• [Work to complete]: Print every line below exactly. Skip the pictures.

• [Material shown]:
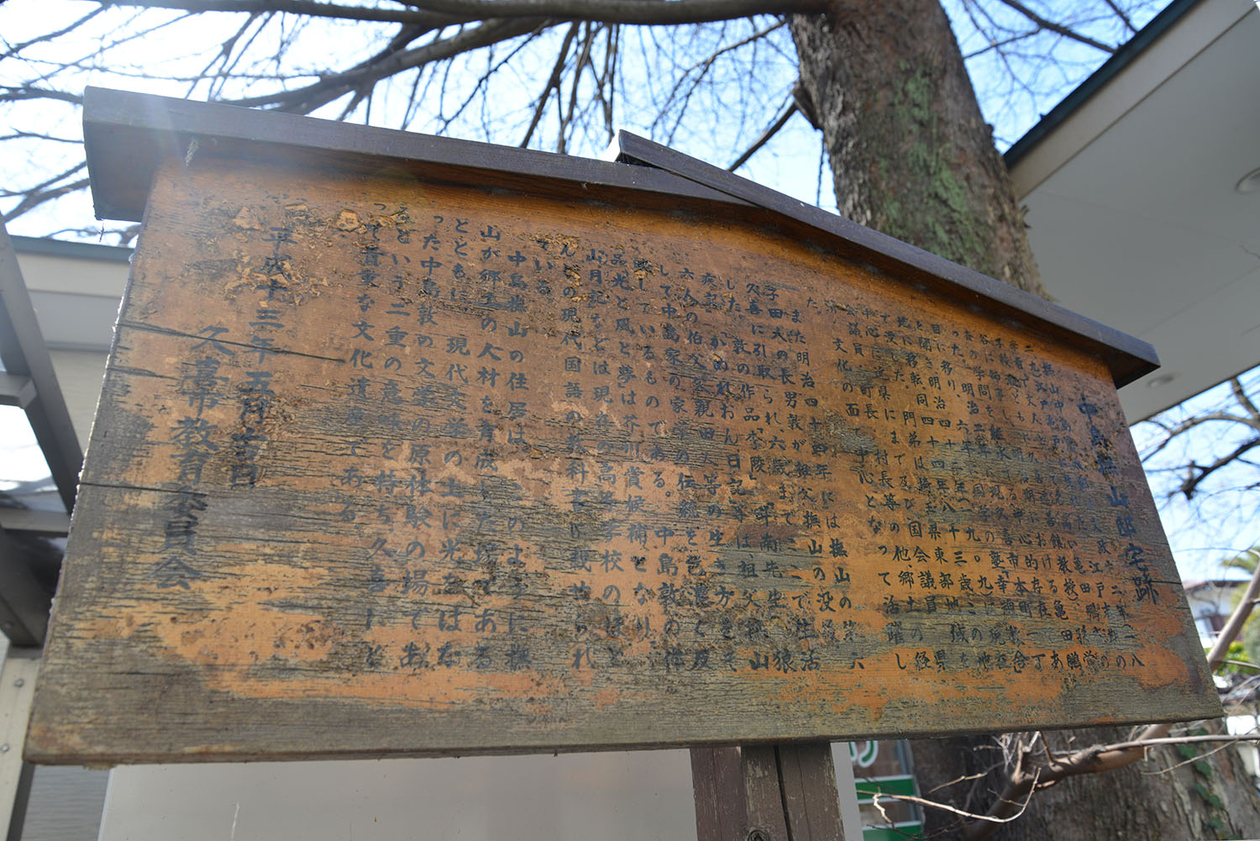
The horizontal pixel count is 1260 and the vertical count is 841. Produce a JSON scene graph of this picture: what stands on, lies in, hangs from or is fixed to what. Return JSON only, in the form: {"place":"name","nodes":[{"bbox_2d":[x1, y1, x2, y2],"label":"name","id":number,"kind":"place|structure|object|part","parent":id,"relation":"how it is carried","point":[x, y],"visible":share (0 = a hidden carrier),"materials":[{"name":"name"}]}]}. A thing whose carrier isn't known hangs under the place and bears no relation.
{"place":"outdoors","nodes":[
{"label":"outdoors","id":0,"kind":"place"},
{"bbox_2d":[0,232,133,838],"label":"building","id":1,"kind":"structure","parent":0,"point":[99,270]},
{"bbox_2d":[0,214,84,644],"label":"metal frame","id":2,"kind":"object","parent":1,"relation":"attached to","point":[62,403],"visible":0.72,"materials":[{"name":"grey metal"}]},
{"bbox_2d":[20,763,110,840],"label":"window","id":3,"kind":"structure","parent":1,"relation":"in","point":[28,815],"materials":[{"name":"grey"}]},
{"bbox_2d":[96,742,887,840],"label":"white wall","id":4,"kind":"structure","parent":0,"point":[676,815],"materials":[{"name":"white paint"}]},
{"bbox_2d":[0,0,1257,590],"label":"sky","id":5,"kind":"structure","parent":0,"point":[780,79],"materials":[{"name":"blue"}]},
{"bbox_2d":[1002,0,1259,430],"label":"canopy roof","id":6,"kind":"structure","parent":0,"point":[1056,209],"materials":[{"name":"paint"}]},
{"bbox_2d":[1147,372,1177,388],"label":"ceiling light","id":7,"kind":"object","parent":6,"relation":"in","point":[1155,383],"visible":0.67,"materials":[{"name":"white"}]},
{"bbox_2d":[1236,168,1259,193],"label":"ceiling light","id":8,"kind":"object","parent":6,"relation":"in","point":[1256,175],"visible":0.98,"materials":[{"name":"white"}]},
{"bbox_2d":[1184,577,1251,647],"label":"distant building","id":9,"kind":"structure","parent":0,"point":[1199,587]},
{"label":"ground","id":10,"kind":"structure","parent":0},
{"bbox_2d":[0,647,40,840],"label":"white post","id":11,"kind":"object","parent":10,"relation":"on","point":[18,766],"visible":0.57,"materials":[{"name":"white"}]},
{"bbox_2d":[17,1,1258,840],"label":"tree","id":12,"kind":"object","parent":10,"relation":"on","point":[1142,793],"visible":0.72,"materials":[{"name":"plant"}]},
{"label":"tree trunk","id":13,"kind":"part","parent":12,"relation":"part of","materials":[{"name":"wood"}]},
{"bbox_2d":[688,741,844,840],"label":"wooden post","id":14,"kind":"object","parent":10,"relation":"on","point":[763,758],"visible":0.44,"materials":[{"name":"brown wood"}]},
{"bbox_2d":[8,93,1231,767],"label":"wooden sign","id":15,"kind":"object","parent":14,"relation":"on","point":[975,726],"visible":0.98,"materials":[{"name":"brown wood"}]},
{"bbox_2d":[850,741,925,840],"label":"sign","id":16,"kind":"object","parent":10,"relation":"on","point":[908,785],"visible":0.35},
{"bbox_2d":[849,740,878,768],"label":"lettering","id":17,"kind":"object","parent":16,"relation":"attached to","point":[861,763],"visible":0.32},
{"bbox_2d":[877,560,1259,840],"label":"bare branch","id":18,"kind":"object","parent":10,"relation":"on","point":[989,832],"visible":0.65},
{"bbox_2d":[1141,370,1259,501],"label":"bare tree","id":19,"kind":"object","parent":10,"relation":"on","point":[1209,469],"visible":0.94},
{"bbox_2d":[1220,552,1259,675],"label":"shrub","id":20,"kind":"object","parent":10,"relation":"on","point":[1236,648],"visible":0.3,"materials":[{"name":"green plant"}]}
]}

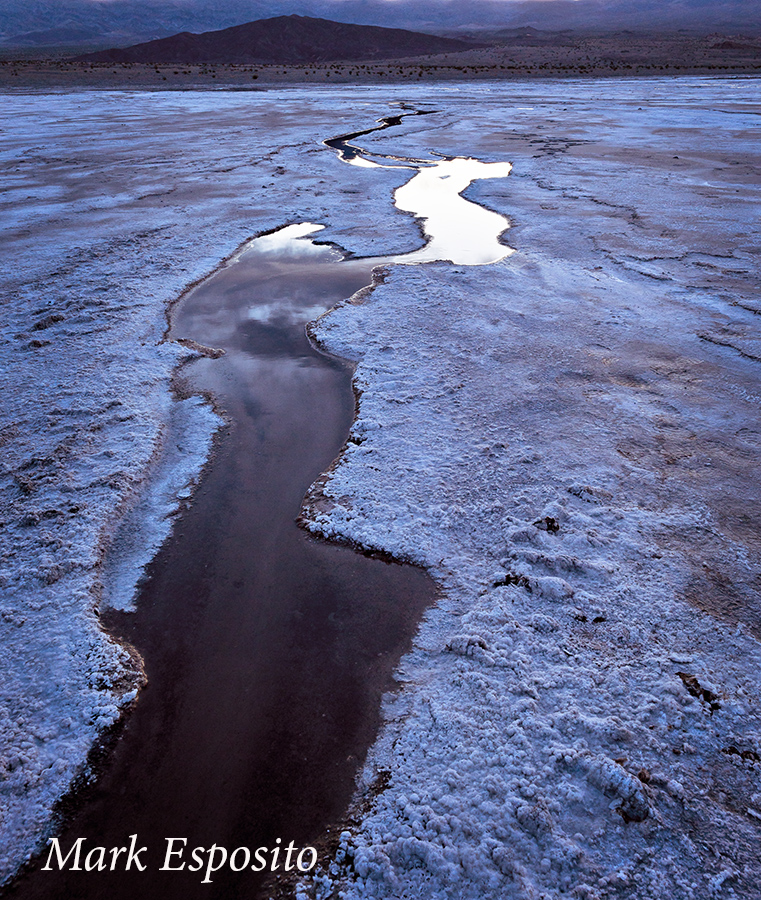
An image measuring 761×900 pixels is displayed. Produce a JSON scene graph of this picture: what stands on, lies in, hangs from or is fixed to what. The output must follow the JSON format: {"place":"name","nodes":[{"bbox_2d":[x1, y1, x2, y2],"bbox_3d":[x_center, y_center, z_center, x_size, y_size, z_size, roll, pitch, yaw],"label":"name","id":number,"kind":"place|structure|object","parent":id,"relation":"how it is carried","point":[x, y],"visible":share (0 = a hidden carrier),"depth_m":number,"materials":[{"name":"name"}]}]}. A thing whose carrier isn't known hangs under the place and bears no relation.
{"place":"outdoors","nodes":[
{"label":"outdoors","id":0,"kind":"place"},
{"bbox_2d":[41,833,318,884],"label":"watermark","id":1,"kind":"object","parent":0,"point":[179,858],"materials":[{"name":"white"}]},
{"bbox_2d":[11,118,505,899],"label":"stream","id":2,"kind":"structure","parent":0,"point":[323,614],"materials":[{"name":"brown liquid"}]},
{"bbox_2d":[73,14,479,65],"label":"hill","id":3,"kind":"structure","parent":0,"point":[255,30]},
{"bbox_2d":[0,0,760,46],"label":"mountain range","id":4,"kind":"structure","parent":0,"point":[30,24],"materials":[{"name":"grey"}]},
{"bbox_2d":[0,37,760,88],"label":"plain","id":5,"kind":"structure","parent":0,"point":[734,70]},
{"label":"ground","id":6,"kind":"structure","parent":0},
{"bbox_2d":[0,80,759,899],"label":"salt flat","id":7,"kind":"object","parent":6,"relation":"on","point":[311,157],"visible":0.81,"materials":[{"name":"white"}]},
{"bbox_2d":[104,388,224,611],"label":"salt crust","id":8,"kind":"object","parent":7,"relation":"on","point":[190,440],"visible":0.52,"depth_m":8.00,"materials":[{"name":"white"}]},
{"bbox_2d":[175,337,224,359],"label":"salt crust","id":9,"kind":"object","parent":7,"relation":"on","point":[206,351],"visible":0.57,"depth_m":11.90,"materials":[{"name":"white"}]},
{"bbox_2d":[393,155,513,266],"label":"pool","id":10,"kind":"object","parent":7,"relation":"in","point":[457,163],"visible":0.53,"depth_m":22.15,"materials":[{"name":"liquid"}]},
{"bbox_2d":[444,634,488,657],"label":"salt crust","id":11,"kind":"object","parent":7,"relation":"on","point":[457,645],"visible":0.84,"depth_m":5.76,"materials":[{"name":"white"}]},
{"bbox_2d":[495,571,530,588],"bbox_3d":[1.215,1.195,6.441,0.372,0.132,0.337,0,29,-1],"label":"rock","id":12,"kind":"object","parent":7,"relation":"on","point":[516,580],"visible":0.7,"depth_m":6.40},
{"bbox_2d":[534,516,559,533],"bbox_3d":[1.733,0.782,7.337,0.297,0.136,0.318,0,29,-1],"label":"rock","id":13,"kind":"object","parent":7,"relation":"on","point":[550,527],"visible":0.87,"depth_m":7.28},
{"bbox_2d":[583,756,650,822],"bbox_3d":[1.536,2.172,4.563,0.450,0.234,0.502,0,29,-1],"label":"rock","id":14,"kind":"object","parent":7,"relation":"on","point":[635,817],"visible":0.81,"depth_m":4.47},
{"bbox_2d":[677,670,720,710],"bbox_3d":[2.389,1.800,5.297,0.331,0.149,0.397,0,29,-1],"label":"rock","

• [Output of the task]:
The horizontal pixel count is 1260 and the vertical count is 841. Produce a JSON scene graph of this picture: what stands on, lies in, hangs from or is fixed to what. Return JSON only, in the form: {"place":"name","nodes":[{"bbox_2d":[x1, y1, x2, y2],"label":"name","id":number,"kind":"place|structure|object|part","parent":id,"relation":"how it is carried","point":[x, y],"visible":share (0 = a hidden carrier),"materials":[{"name":"name"}]}]}. A thing whose carrier isn't known hangs under the place and bears no relation.
{"place":"outdoors","nodes":[
{"label":"outdoors","id":0,"kind":"place"},
{"bbox_2d":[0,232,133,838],"label":"building","id":1,"kind":"structure","parent":0,"point":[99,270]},
{"bbox_2d":[0,214,84,644],"label":"metal frame","id":2,"kind":"object","parent":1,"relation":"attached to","point":[62,403],"visible":0.72,"materials":[{"name":"grey metal"}]},
{"bbox_2d":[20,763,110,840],"label":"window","id":3,"kind":"structure","parent":1,"relation":"in","point":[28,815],"materials":[{"name":"grey"}]},
{"bbox_2d":[96,742,887,840],"label":"white wall","id":4,"kind":"structure","parent":0,"point":[676,815],"materials":[{"name":"white paint"}]},
{"bbox_2d":[0,0,1257,590],"label":"sky","id":5,"kind":"structure","parent":0,"point":[780,79],"materials":[{"name":"blue"}]},
{"bbox_2d":[1002,0,1259,430],"label":"canopy roof","id":6,"kind":"structure","parent":0,"point":[1056,209],"materials":[{"name":"paint"}]},
{"bbox_2d":[1147,372,1177,388],"label":"ceiling light","id":7,"kind":"object","parent":6,"relation":"in","point":[1155,383],"visible":0.67,"materials":[{"name":"white"}]},
{"bbox_2d":[1236,168,1259,193],"label":"ceiling light","id":8,"kind":"object","parent":6,"relation":"in","point":[1256,175],"visible":0.98,"materials":[{"name":"white"}]},
{"bbox_2d":[1184,577,1251,647],"label":"distant building","id":9,"kind":"structure","parent":0,"point":[1199,587]},
{"label":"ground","id":10,"kind":"structure","parent":0},
{"bbox_2d":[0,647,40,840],"label":"white post","id":11,"kind":"object","parent":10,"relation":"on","point":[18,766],"visible":0.57,"materials":[{"name":"white"}]},
{"bbox_2d":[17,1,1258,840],"label":"tree","id":12,"kind":"object","parent":10,"relation":"on","point":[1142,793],"visible":0.72,"materials":[{"name":"plant"}]},
{"label":"tree trunk","id":13,"kind":"part","parent":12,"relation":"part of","materials":[{"name":"wood"}]},
{"bbox_2d":[688,741,844,840],"label":"wooden post","id":14,"kind":"object","parent":10,"relation":"on","point":[763,758],"visible":0.44,"materials":[{"name":"brown wood"}]},
{"bbox_2d":[8,93,1231,767],"label":"wooden sign","id":15,"kind":"object","parent":14,"relation":"on","point":[975,726],"visible":0.98,"materials":[{"name":"brown wood"}]},
{"bbox_2d":[850,741,925,840],"label":"sign","id":16,"kind":"object","parent":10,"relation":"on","point":[908,785],"visible":0.35},
{"bbox_2d":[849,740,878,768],"label":"lettering","id":17,"kind":"object","parent":16,"relation":"attached to","point":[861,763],"visible":0.32},
{"bbox_2d":[877,560,1259,840],"label":"bare branch","id":18,"kind":"object","parent":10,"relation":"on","point":[989,832],"visible":0.65},
{"bbox_2d":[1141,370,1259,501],"label":"bare tree","id":19,"kind":"object","parent":10,"relation":"on","point":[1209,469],"visible":0.94},
{"bbox_2d":[1220,552,1259,675],"label":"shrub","id":20,"kind":"object","parent":10,"relation":"on","point":[1236,648],"visible":0.3,"materials":[{"name":"green plant"}]}
]}

An image measuring 761×900 pixels is displayed. Produce a JSON scene graph of this picture: what stands on, lies in, hangs from or is fixed to what. The output must follow the JSON format: {"place":"name","nodes":[{"bbox_2d":[x1, y1, x2, y2],"bbox_3d":[x_center, y_center, z_center, x_size, y_size, z_size, roll, pitch, yaw],"label":"name","id":number,"kind":"place|structure|object","parent":id,"relation":"how it is carried","point":[x, y],"visible":share (0 = a hidden carrier),"depth_m":number,"materials":[{"name":"name"}]}]}. A thing whose carrier isn't known hangs under the place and bears no relation.
{"place":"outdoors","nodes":[
{"label":"outdoors","id":0,"kind":"place"},
{"bbox_2d":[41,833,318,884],"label":"watermark","id":1,"kind":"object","parent":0,"point":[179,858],"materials":[{"name":"white"}]},
{"bbox_2d":[11,118,505,899],"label":"stream","id":2,"kind":"structure","parent":0,"point":[323,614],"materials":[{"name":"brown liquid"}]},
{"bbox_2d":[73,14,479,65],"label":"hill","id":3,"kind":"structure","parent":0,"point":[255,30]},
{"bbox_2d":[0,0,760,46],"label":"mountain range","id":4,"kind":"structure","parent":0,"point":[30,24],"materials":[{"name":"grey"}]},
{"bbox_2d":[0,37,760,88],"label":"plain","id":5,"kind":"structure","parent":0,"point":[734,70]},
{"label":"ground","id":6,"kind":"structure","parent":0},
{"bbox_2d":[0,80,759,899],"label":"salt flat","id":7,"kind":"object","parent":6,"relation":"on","point":[311,157],"visible":0.81,"materials":[{"name":"white"}]},
{"bbox_2d":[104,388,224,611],"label":"salt crust","id":8,"kind":"object","parent":7,"relation":"on","point":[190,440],"visible":0.52,"depth_m":8.00,"materials":[{"name":"white"}]},
{"bbox_2d":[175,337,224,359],"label":"salt crust","id":9,"kind":"object","parent":7,"relation":"on","point":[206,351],"visible":0.57,"depth_m":11.90,"materials":[{"name":"white"}]},
{"bbox_2d":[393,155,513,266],"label":"pool","id":10,"kind":"object","parent":7,"relation":"in","point":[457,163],"visible":0.53,"depth_m":22.15,"materials":[{"name":"liquid"}]},
{"bbox_2d":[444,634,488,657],"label":"salt crust","id":11,"kind":"object","parent":7,"relation":"on","point":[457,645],"visible":0.84,"depth_m":5.76,"materials":[{"name":"white"}]},
{"bbox_2d":[495,571,530,588],"bbox_3d":[1.215,1.195,6.441,0.372,0.132,0.337,0,29,-1],"label":"rock","id":12,"kind":"object","parent":7,"relation":"on","point":[516,580],"visible":0.7,"depth_m":6.40},
{"bbox_2d":[534,516,559,533],"bbox_3d":[1.733,0.782,7.337,0.297,0.136,0.318,0,29,-1],"label":"rock","id":13,"kind":"object","parent":7,"relation":"on","point":[550,527],"visible":0.87,"depth_m":7.28},
{"bbox_2d":[583,756,650,822],"bbox_3d":[1.536,2.172,4.563,0.450,0.234,0.502,0,29,-1],"label":"rock","id":14,"kind":"object","parent":7,"relation":"on","point":[635,817],"visible":0.81,"depth_m":4.47},
{"bbox_2d":[677,670,720,710],"bbox_3d":[2.389,1.800,5.297,0.331,0.149,0.397,0,29,-1],"label":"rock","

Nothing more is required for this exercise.